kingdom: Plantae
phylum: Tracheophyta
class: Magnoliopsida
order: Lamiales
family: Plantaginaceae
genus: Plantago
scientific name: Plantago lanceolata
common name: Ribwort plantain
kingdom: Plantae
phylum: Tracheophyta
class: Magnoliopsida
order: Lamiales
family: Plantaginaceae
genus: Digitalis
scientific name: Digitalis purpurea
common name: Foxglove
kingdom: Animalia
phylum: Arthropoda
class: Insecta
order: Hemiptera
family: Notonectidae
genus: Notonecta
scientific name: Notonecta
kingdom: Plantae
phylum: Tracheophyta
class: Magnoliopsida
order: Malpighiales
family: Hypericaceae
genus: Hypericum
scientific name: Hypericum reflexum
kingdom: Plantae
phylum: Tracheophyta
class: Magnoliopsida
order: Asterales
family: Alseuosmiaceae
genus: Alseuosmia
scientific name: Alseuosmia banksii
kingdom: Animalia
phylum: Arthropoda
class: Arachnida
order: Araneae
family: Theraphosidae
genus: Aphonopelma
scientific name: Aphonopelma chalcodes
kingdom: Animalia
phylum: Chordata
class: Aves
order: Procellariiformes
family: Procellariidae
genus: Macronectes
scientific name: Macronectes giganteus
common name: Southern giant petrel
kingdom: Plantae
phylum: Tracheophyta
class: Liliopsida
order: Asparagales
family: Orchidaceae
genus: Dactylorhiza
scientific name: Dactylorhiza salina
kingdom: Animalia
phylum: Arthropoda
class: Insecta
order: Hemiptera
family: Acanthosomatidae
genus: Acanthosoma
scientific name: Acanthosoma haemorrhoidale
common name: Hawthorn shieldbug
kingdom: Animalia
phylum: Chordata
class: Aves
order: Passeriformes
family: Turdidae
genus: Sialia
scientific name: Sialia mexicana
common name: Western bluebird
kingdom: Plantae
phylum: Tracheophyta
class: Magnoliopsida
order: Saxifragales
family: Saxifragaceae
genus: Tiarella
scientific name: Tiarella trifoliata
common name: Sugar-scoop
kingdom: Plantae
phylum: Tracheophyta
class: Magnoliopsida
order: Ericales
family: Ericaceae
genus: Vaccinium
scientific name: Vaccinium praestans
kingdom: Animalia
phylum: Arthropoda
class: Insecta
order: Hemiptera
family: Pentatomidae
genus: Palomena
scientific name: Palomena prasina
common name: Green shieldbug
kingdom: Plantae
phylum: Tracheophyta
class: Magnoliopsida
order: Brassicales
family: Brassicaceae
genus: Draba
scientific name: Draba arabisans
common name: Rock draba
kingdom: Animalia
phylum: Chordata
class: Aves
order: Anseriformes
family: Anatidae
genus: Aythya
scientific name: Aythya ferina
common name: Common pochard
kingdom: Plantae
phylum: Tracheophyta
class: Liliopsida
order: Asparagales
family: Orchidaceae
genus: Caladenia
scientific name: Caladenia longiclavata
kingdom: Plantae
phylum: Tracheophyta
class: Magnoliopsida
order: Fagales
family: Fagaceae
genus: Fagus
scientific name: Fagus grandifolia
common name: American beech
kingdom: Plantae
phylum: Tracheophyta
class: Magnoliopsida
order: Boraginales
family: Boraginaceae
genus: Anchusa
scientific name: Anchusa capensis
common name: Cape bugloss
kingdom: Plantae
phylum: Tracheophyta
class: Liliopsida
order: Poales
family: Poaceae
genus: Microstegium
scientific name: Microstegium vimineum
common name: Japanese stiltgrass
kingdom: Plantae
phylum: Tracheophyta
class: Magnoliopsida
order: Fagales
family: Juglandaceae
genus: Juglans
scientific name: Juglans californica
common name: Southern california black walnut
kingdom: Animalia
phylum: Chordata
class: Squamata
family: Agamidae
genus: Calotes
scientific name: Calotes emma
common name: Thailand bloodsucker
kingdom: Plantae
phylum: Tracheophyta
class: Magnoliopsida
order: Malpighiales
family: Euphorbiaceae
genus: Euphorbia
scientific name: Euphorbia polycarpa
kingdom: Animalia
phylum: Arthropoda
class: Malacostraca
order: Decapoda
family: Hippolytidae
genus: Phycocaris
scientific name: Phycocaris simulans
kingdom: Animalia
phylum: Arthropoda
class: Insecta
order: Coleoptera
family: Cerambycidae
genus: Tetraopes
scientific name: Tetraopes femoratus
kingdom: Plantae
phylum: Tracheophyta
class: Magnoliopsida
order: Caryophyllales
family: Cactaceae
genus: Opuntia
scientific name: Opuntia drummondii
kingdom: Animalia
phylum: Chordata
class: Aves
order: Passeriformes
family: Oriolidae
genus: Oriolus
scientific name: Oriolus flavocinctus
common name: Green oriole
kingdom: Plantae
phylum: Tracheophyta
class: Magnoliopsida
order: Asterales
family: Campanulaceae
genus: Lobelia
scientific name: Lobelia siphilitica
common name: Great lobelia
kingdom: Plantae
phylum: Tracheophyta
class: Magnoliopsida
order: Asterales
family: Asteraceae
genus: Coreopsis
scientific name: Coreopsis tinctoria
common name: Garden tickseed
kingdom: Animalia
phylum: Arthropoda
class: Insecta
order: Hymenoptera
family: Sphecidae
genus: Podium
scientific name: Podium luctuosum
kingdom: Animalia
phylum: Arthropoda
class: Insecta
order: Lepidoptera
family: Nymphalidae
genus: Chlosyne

------------------------------------------------------------

## Your task
Reproduce every line of the data above verbatim, from the first line to the last.

## Answer to the task
kingdom: Plantae
phylum: Tracheophyta
class: Magnoliopsida
order: Lamiales
family: Plantaginaceae
genus: Plantago
scientific name: Plantago lanceolata
common name: Ribwort plantain
kingdom: Plantae
phylum: Tracheophyta
class: Magnoliopsida
order: Lamiales
family: Plantaginaceae
genus: Digitalis
scientific name: Digitalis purpurea
common name: Foxglove
kingdom: Animalia
phylum: Arthropoda
class: Insecta
order: Hemiptera
family: Notonectidae
genus: Notonecta
scientific name: Notonecta
kingdom: Plantae
phylum: Tracheophyta
class: Magnoliopsida
order: Malpighiales
family: Hypericaceae
genus: Hypericum
scientific name: Hypericum reflexum
kingdom: Plantae
phylum: Tracheophyta
class: Magnoliopsida
order: Asterales
family: Alseuosmiaceae
genus: Alseuosmia
scientific name: Alseuosmia banksii
kingdom: Animalia
phylum: Arthropoda
class: Arachnida
order: Araneae
family: Theraphosidae
genus: Aphonopelma
scientific name: Aphonopelma chalcodes
kingdom: Animalia
phylum: Chordata
class: Aves
order: Procellariiformes
family: Procellariidae
genus: Macronectes
scientific name: Macronectes giganteus
common name: Southern giant petrel
kingdom: Plantae
phylum: Tracheophyta
class: Liliopsida
order: Asparagales
family: Orchidaceae
genus: Dactylorhiza
scientific name: Dactylorhiza salina
kingdom: Animalia
phylum: Arthropoda
class: Insecta
order: Hemiptera
family: Acanthosomatidae
genus: Acanthosoma
scientific name: Acanthosoma haemorrhoidale
common name: Hawthorn shieldbug
kingdom: Animalia
phylum: Chordata
class: Aves
order: Passeriformes
family: Turdidae
genus: Sialia
scientific name: Sialia mexicana
common name: Western bluebird
kingdom: Plantae
phylum: Tracheophyta
class: Magnoliopsida
order: Saxifragales
family: Saxifragaceae
genus: Tiarella
scientific name: Tiarella trifoliata
common name: Sugar-scoop
kingdom: Plantae
phylum: Tracheophyta
class: Magnoliopsida
order: Ericales
family: Ericaceae
genus: Vaccinium
scientific name: Vaccinium praestans
kingdom: Animalia
phylum: Arthropoda
class: Insecta
order: Hemiptera
family: Pentatomidae
genus: Palomena
scientific name: Palomena prasina
common name: Green shieldbug
kingdom: Plantae
phylum: Tracheophyta
class: Magnoliopsida
order: Brassicales
family: Brassicaceae
genus: Draba
scientific name: Draba arabisans
common name: Rock draba
kingdom: Animalia
phylum: Chordata
class: Aves
order: Anseriformes
family: Anatidae
genus: Aythya
scientific name: Aythya ferina
common name: Common pochard
kingdom: Plantae
phylum: Tracheophyta
class: Liliopsida
order: Asparagales
family: Orchidaceae
genus: Caladenia
scientific name: Caladenia longiclavata
kingdom: Plantae
phylum: Tracheophyta
class: Magnoliopsida
order: Fagales
family: Fagaceae
genus: Fagus
scientific name: Fagus grandifolia
common name: American beech
kingdom: Plantae
phylum: Tracheophyta
class: Magnoliopsida
order: Boraginales
family: Boraginaceae
genus: Anchusa
scientific name: Anchusa capensis
common name: Cape bugloss
kingdom: Plantae
phylum: Tracheophyta
class: Liliopsida
order: Poales
family: Poaceae
genus: Microstegium
scientific name: Microstegium vimineum
common name: Japanese stiltgrass
kingdom: Plantae
phylum: Tracheophyta
class: Magnoliopsida
order: Fagales
family: Juglandaceae
genus: Juglans
scientific name: Juglans californica
common name: Southern california black walnut
kingdom: Animalia
phylum: Chordata
class: Squamata
family: Agamidae
genus: Calotes
scientific name: Calotes emma
common name: Thailand bloodsucker
kingdom: Plantae
phylum: Tracheophyta
class: Magnoliopsida
order: Malpighiales
family: Euphorbiaceae
genus: Euphorbia
scientific name: Euphorbia polycarpa
kingdom: Animalia
phylum: Arthropoda
class: Malacostraca
order: Decapoda
family: Hippolytidae
genus: Phycocaris
scientific name: Phycocaris simulans
kingdom: Animalia
phylum: Arthropoda
class: Insecta
order: Coleoptera
family: Cerambycidae
genus: Tetraopes
scientific name: Tetraopes femoratus
kingdom: Plantae
phylum: Tracheophyta
class: Magnoliopsida
order: Caryophyllales
family: Cactaceae
genus: Opuntia
scientific name: Opuntia drummondii
kingdom: Animalia
phylum: Chordata
class: Aves
order: Passeriformes
family: Oriolidae
genus: Oriolus
scientific name: Oriolus flavocinctus
common name: Green oriole
kingdom: Plantae
phylum: Tracheophyta
class: Magnoliopsida
order: Asterales
family: Campanulaceae
genus: Lobelia
scientific name: Lobelia siphilitica
common name: Great lobelia
kingdom: Plantae
phylum: Tracheophyta
class: Magnoliopsida
order: Asterales
family: Asteraceae
genus: Coreopsis
scientific name: Coreopsis tinctoria
common name: Garden tickseed
kingdom: Animalia
phylum: Arthropoda
class: Insecta
order: Hymenoptera
family: Sphecidae
genus: Podium
scientific name: Podium luctuosum
kingdom: Animalia
phylum: Arthropoda
class: Insecta
order: Lepidoptera
family: Nymphalidae
genus: Chlosyne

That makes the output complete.